Print the adjudicator's order below word for word, from "The dispute concerns" up to and including "corporate of $4,000.".

• Given passage:
========================

Last Updated: 19 December 2006

REFERENCE: 0722-2005

ORDER OF AN ADJUDICATOR

MADE UNDER PART 9 OF CHAPTER 6

BODY CORPORATE AND COMMUNITY MANAGEMENT ACT 1997

Number of Scheme:
3872
Name of Scheme:
Mariners Village 3
Address of Scheme:
41A Broadwater Street RUNAWAY BAY QLD 4216


TAKE NOTICE that pursuant to an application made under the abovementioned Act by

Geoffrey Longhorn, the Owner(s) of lot 32

I hereby declare that the resolution by the committee to obtain a report from Leary & Partners Pty Ltd on a possible reallocation of the contribution lot entitlements is invalid and that the committee has no authority to spend $4,000 from the sinking fund for that purpose.

I further order that, within two weeks, the body corporate must send a copy of this order and reasons for decision to all owners.


STATEMENT OF ADJUDICATOR’S REASONS FOR DECISION - REF 0722-2005

"Mariners Village 3" CTS 3872

Application

Mariners Village 3 Community Titles Scheme (Mariners Village) is a 34 lot scheme under the Body Corporate and Community Management Act (Act) and the Act’s Standard Module Regulation (Standard Module).

This is an application by Geoffrey Longhorn, an owner of lot 32 (applicant) seeking orders against the body corporate for Mariners Village (respondent).

The dispute concerns whether the committee has acted improperly in passing a resolution to engage Leary and Partners (Surveyors) Pty Ltd (Leary and Partners) to prepare a report on the reallocation of contribution lot entitlements at a cost to the body corporate of $4,000.

Submissions

Submissions indicate that the majority of committee members believe that contribution schedule lot entitlements for the scheme should be altered. The committee resolved that the body corporate appoint Leary and Partners to prepare a report concerning possible changes to lot entitlements.

The applicant has opposed the committee resolution to obtain this report. In particular, the applicant alleges that the chairperson and secretary are acting in a conflict of interest because they want the lot entitlements changed in their favour.

Other owners have also provided submissions. All submissions are available for the parties to inspect upon request and it is unnecessary for me to summarise these submissions here. However, as a generalisation, some owners consider the current lot entitlements are unfair and that it is appropriate for the body corporate to gain the report as a step towards varying these entitlements. Other owners consider that any owners who want to have the contributions changed should themselves bear the costs of trying to get the contributions changed rather than seeking to have reports prepared at the body corporate’s expense.

========================

• Source material:
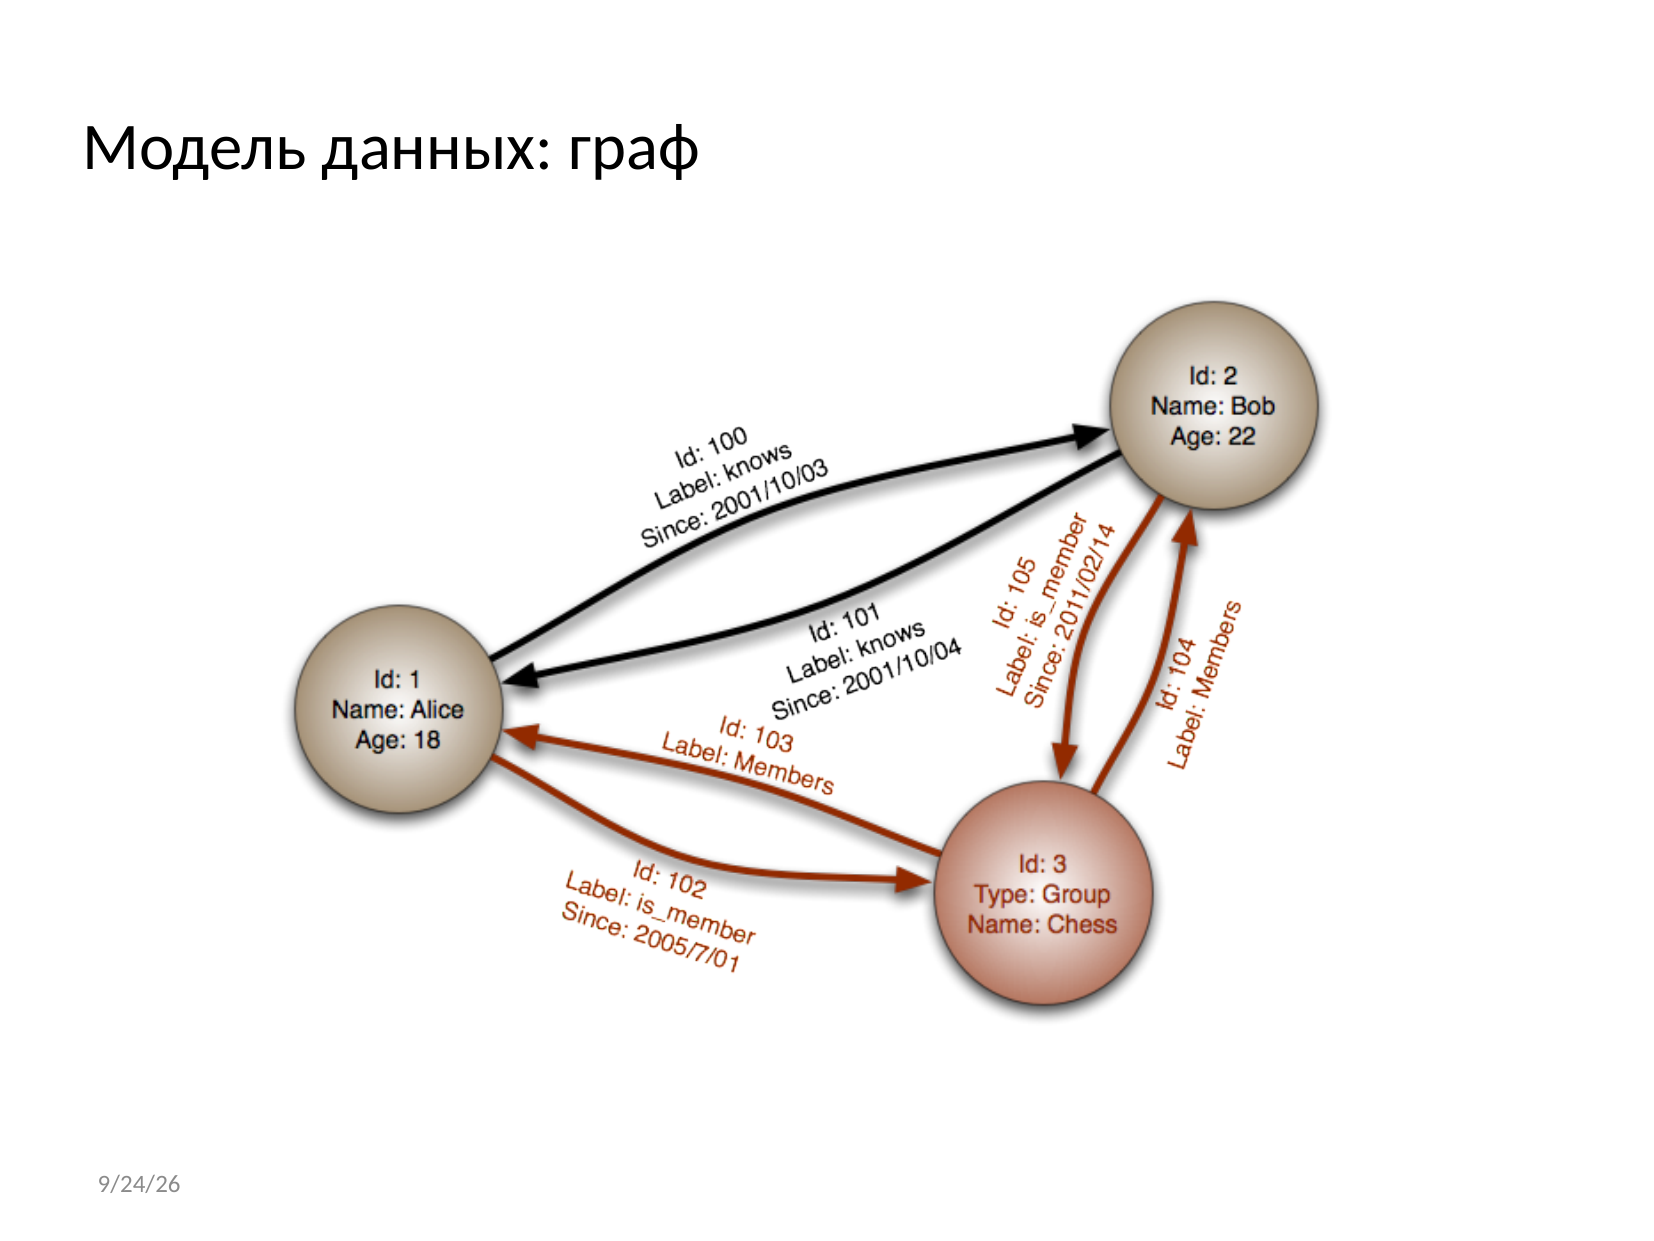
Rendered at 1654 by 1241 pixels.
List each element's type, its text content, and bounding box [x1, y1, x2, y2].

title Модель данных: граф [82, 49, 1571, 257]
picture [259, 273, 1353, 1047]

========================

• Exercise output:
The dispute concerns whether the committee has acted improperly in passing a resolution to engage Leary and Partners (Surveyors) Pty Ltd (Leary and Partners) to prepare a report on the reallocation of contribution lot entitlements at a cost to the body corporate of $4,000.